Wednesday, May 17, 2017

If everybody's off being an engineer, who's going to do my highlights?

Lately all around the internet I’ve been seeing memes that look like this:

On the right we have a little girl with a ‘look at what I made!’ grin proudly displaying her creation.  On the left we have a pre-designed Lego beauty salon.  Shown side by side a Twitter user asks, “What happened?”  Meaning when did toy marketing become so sexist? (I agree, what is up with that?)

But this is a comparison of apples to oranges.   Pre-designed sets tend to limit imagination regardless of their target market.  You follow the directions, build the thing to make it look like the box cover and it’s done.  

By comparison, a big tub of loose Legos has infinite possibilities, becoming anything your imagination can dream up!  But this isn’t what was meant by the comparison of the little girl building her own cool thing vs. the beauty shop set. 

What is implied is that the Lego Salon promotes negative stereotypes for girls because dialogue of these dolls focuses on physical appearances.  

To be fair, if you look on the Lego website, they don't actually say these are for only boys or only girls.

This little girl, and millions like her, might become an architect or structural engineer.  

How dare Lego perpetuate low self esteem with vapid babble about beauty tips!  Right? 

Isn’t this just another example of how girls are taught to prioritize attractiveness over intelligence? 

In this case I have to say, no.  I don’t think it is.

Look AGAIN at what’s being said in those word bubbles.
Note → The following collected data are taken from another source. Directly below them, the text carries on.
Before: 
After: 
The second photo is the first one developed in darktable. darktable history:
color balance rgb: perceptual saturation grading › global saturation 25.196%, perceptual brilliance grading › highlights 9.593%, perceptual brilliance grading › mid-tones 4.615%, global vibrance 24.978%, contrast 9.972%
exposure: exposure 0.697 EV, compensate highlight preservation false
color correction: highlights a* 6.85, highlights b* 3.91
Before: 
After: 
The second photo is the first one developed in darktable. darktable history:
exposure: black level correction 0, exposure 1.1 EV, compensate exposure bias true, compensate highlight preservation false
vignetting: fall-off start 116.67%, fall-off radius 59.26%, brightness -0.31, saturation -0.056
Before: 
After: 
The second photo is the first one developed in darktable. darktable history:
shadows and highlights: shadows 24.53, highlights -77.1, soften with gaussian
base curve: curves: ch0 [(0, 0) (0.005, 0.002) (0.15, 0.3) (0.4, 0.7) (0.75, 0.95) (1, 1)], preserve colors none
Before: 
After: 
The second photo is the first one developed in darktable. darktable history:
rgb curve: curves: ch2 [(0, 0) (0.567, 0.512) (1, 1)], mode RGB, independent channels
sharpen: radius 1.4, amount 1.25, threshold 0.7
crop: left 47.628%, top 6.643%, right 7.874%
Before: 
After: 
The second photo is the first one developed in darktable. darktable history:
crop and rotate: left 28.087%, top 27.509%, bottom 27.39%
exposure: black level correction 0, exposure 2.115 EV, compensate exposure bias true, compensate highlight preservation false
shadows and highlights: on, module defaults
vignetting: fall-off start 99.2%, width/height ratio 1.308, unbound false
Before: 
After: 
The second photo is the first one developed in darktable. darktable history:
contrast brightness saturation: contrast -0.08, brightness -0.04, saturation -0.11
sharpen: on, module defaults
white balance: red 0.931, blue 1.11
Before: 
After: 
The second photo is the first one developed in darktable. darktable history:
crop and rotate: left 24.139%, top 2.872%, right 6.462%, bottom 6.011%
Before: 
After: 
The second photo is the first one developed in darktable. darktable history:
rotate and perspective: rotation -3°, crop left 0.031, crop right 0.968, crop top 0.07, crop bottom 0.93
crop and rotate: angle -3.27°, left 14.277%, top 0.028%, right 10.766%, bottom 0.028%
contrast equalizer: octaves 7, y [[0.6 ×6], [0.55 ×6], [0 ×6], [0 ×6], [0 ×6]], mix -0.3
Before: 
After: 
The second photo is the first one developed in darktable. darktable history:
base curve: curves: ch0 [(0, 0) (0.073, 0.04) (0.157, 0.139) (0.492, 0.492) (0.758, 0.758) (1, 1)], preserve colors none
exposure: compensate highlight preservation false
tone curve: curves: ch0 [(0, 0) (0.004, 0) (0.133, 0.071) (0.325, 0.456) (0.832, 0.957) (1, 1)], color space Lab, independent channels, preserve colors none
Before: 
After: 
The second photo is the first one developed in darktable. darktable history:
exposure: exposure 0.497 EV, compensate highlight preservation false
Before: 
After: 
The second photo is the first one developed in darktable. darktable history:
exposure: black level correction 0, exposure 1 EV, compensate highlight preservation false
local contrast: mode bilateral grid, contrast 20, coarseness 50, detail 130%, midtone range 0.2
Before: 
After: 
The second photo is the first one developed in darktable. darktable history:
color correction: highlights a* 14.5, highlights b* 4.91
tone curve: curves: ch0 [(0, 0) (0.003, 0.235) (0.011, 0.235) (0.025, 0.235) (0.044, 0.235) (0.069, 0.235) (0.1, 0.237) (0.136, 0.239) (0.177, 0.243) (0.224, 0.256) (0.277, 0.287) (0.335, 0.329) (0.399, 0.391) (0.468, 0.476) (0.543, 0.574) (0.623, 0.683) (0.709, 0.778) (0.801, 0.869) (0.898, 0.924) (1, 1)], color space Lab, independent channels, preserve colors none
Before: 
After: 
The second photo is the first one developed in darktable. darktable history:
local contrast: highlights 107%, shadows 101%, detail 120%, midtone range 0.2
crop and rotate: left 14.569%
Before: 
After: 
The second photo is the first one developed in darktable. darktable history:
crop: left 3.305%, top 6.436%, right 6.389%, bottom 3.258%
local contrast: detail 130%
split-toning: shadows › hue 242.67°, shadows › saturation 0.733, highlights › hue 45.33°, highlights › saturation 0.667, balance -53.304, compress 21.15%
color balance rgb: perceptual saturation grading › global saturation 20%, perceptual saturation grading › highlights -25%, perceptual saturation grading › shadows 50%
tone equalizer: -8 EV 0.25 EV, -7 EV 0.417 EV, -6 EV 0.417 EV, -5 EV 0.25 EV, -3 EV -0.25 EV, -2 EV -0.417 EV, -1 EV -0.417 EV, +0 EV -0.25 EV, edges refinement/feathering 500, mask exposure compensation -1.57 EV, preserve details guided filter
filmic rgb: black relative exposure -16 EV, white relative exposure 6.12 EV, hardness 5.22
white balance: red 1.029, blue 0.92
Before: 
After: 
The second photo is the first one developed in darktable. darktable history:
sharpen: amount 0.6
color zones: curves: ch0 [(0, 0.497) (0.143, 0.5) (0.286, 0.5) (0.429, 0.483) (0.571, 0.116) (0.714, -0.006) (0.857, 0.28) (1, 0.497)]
Look at the scene.  Go ahead, I’ll wait.

Natasha, the Lego lady on the left, is holding scissors.  She’s giving her professional opinion and reassuring a nervous customer.  She tells us her job title.  Natasha’s there to work.  The doll sitting in the chair looks like a customer but she’s also offering advice about choosing a hairstyle.  I did a little Googling and found out her name is Emma, as in the “Emma’s Beauty Tips” headline up in the corner.  She too is there to work.  It’s not just another superficial ‘sit still and look pretty’ trope.

The field of cosmetology is dominated by women, and judging by the bill at my last visit to the salon, it’s a valid career choice.  Being a stylist requires professional certification or a two year Associate’s Degree. Successful hair stylists have a skill set of above average interpersonal skills, manual dexterity, creativity and (like engineering) an ability for three dimensional thinking. It’s true you probably won’t be pulling a six figure salary like an investment banker, but you can definitely support yourself and eventually open your own salon.


We’ve been empowering girls with this message since the early 80s.  But somewhere along the way, we stopped asking, “What do you want to be?”  Ages ago math and science were considered ‘too hard’ for girls, much better suited to boys.  That was and is complete BS.  But in our efforts to ensure that young girls aren’t being dissuaded from STEM careers, have we forgotten to keep asking, “What do you like to do?” 

We hear over and over that women can do the same jobs as men and that we should earn as much as men.  (Yeah we should!)  I think what’s not being heard enough though is that traditionally female jobs are equally worthwhile if those are the interests that our daughters wish to pursue.